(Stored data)
━━━━━━━━
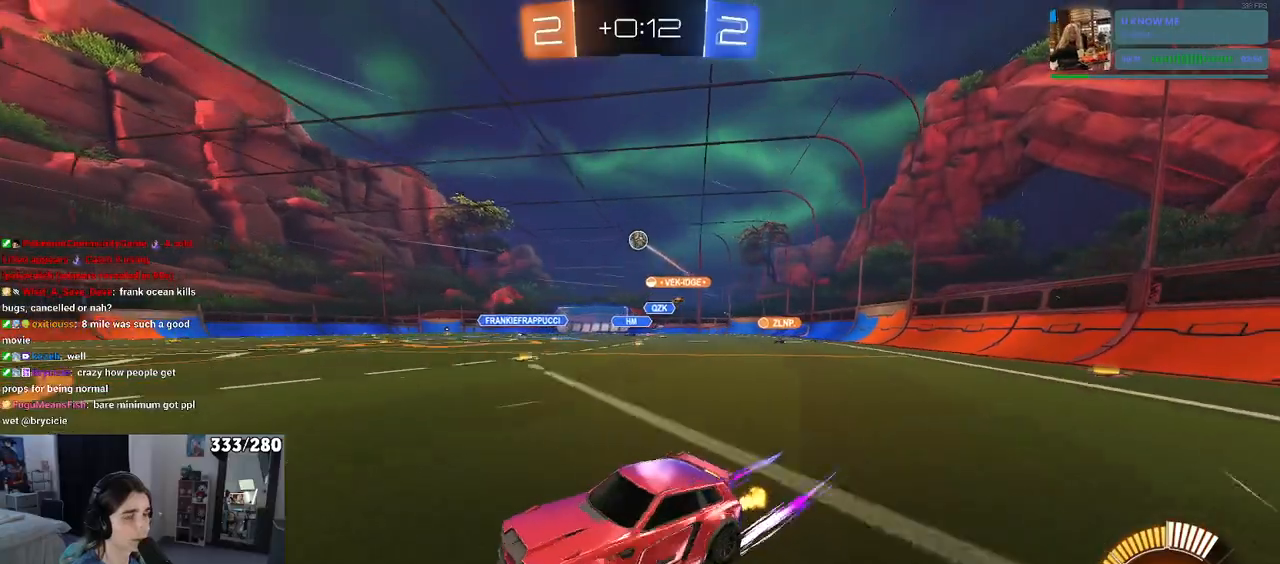
{"buttons": ["R2"], "left_stick": "center", "right_stick": "center", "events": [[400, "left_stick", "center"]]}
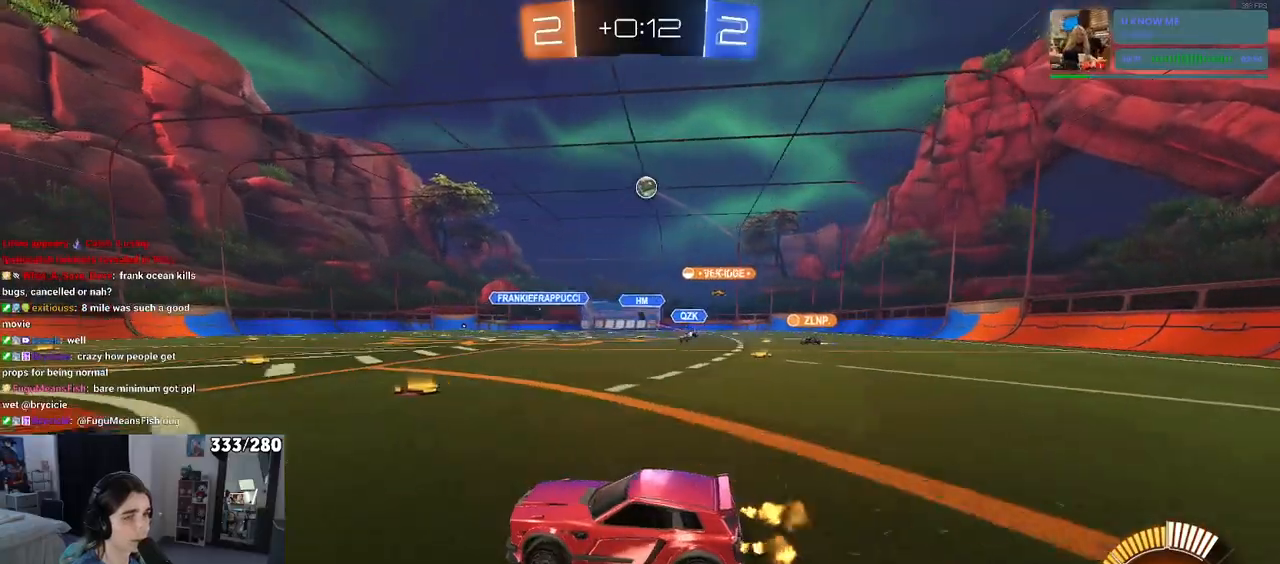
{"buttons": ["R2"], "left_stick": "left", "right_stick": "center", "events": [[417, "left_stick", "left"]]}
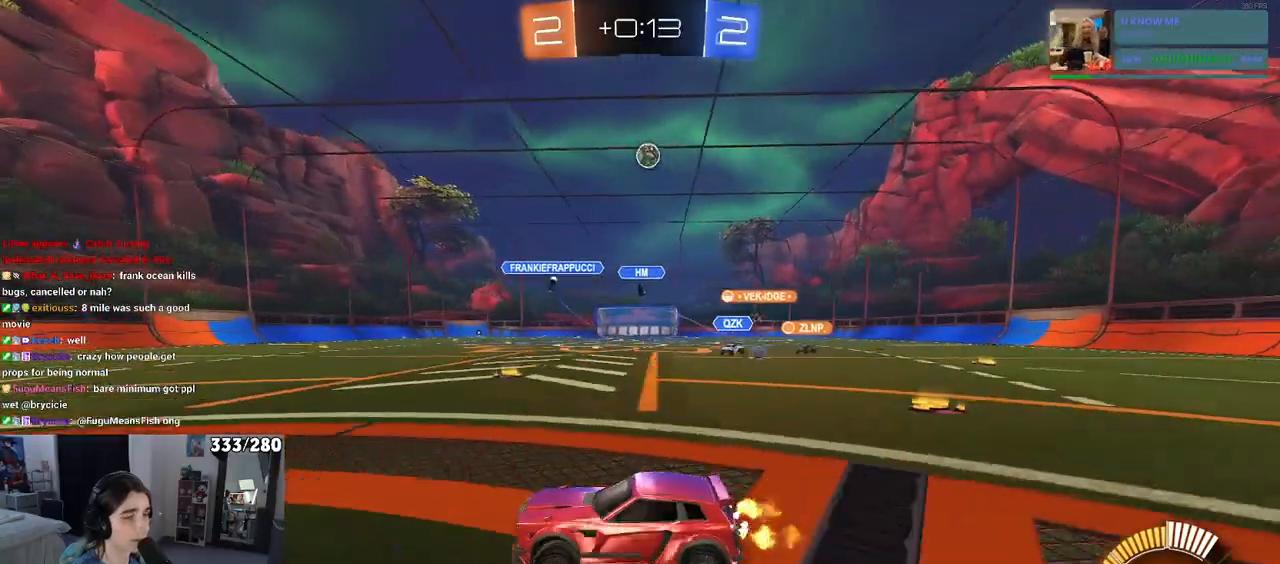
{"buttons": ["R2"], "left_stick": "center", "right_stick": "center", "events": [[100, "left_stick", "center"]]}
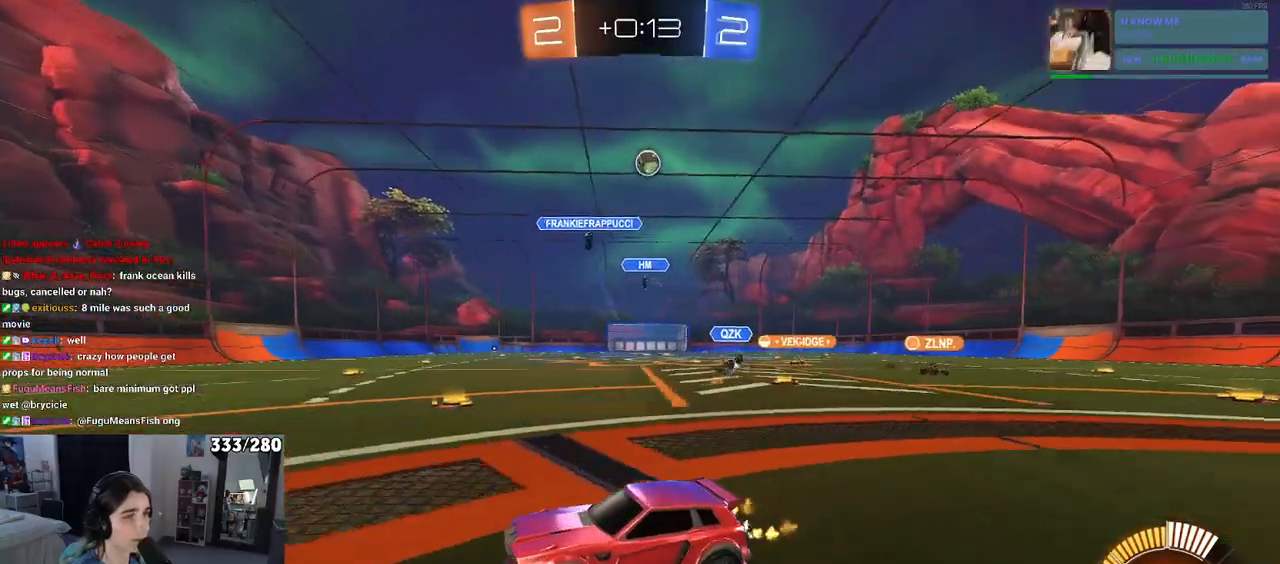
{"buttons": ["R2"], "left_stick": "left", "right_stick": "center", "events": [[150, "SQUARE", "down"], [150, "left_stick", "left"], [300, "SQUARE", "up"]]}
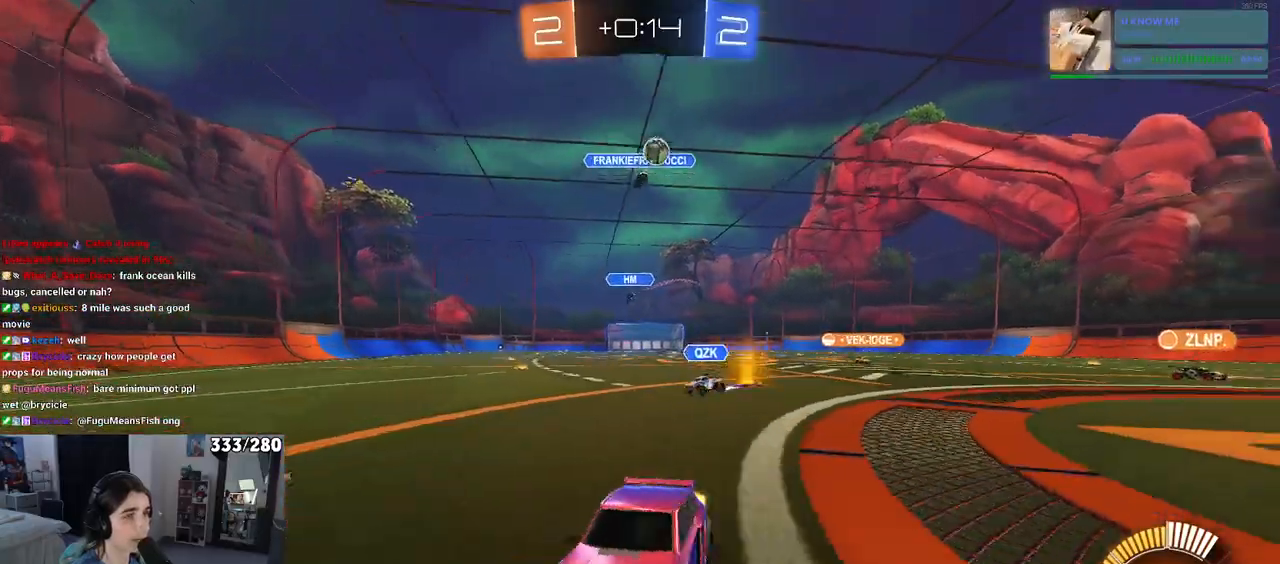
{"buttons": ["R1", "R2"], "left_stick": "center", "right_stick": "center", "events": [[133, "left_stick", "center"], [417, "R1", "down"]]}
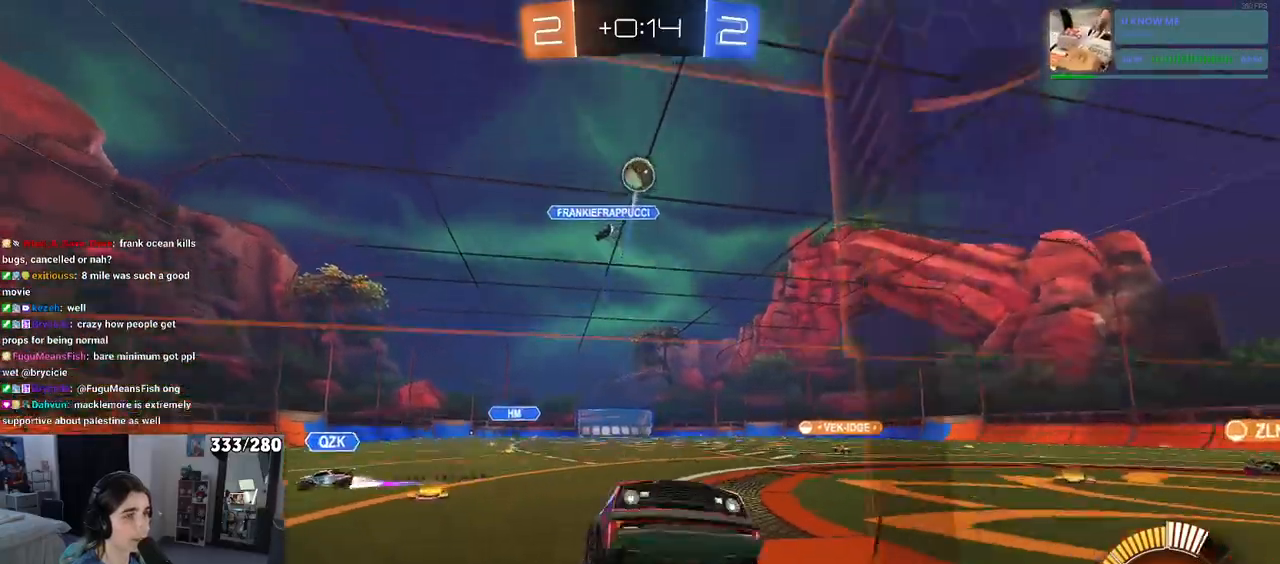
{"buttons": ["CROSS", "R1", "R2"], "left_stick": "down", "right_stick": "center", "events": [[200, "left_stick", "right"], [267, "left_stick", "center"], [317, "left_stick", "left"], [383, "left_stick", "down-left"], [483, "CROSS", "down"], [483, "left_stick", "down"]]}
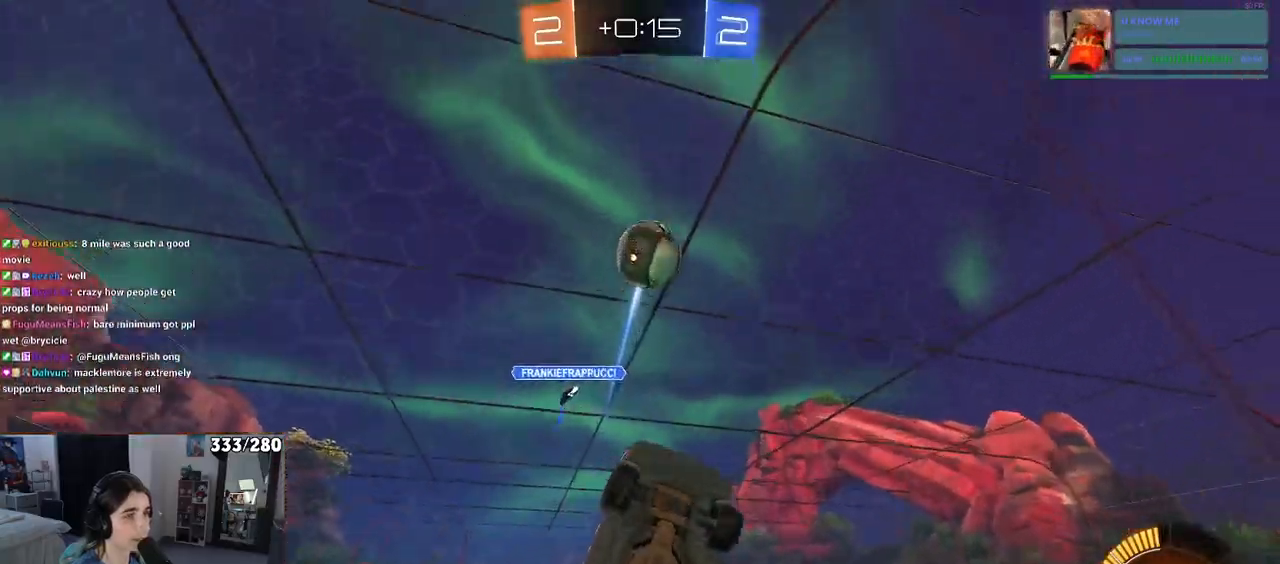
{"buttons": ["CROSS", "R1", "R2"], "left_stick": "up-left", "right_stick": "center", "events": [[83, "left_stick", "center"], [167, "CROSS", "up"], [167, "left_stick", "down"], [350, "left_stick", "up-left"], [383, "CROSS", "down"]]}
━━━━━━━━
• What to work on:
Please copy out each line in the entries that mentions the string "CROSS".

• Task answer:
{"buttons": ["CROSS", "R1", "R2"], "left_stick": "down", "right_stick": "center", "events": [[200, "left_stick", "right"], [267, "left_stick", "center"], [317, "left_stick", "left"], [383, "left_stick", "down-left"], [483, "CROSS", "down"], [483, "left_stick", "down"]]}
{"buttons": ["CROSS", "R1", "R2"], "left_stick": "up-left", "right_stick": "center", "events": [[83, "left_stick", "center"], [167, "CROSS", "up"], [167, "left_stick", "down"], [350, "left_stick", "up-left"], [383, "CROSS", "down"]]}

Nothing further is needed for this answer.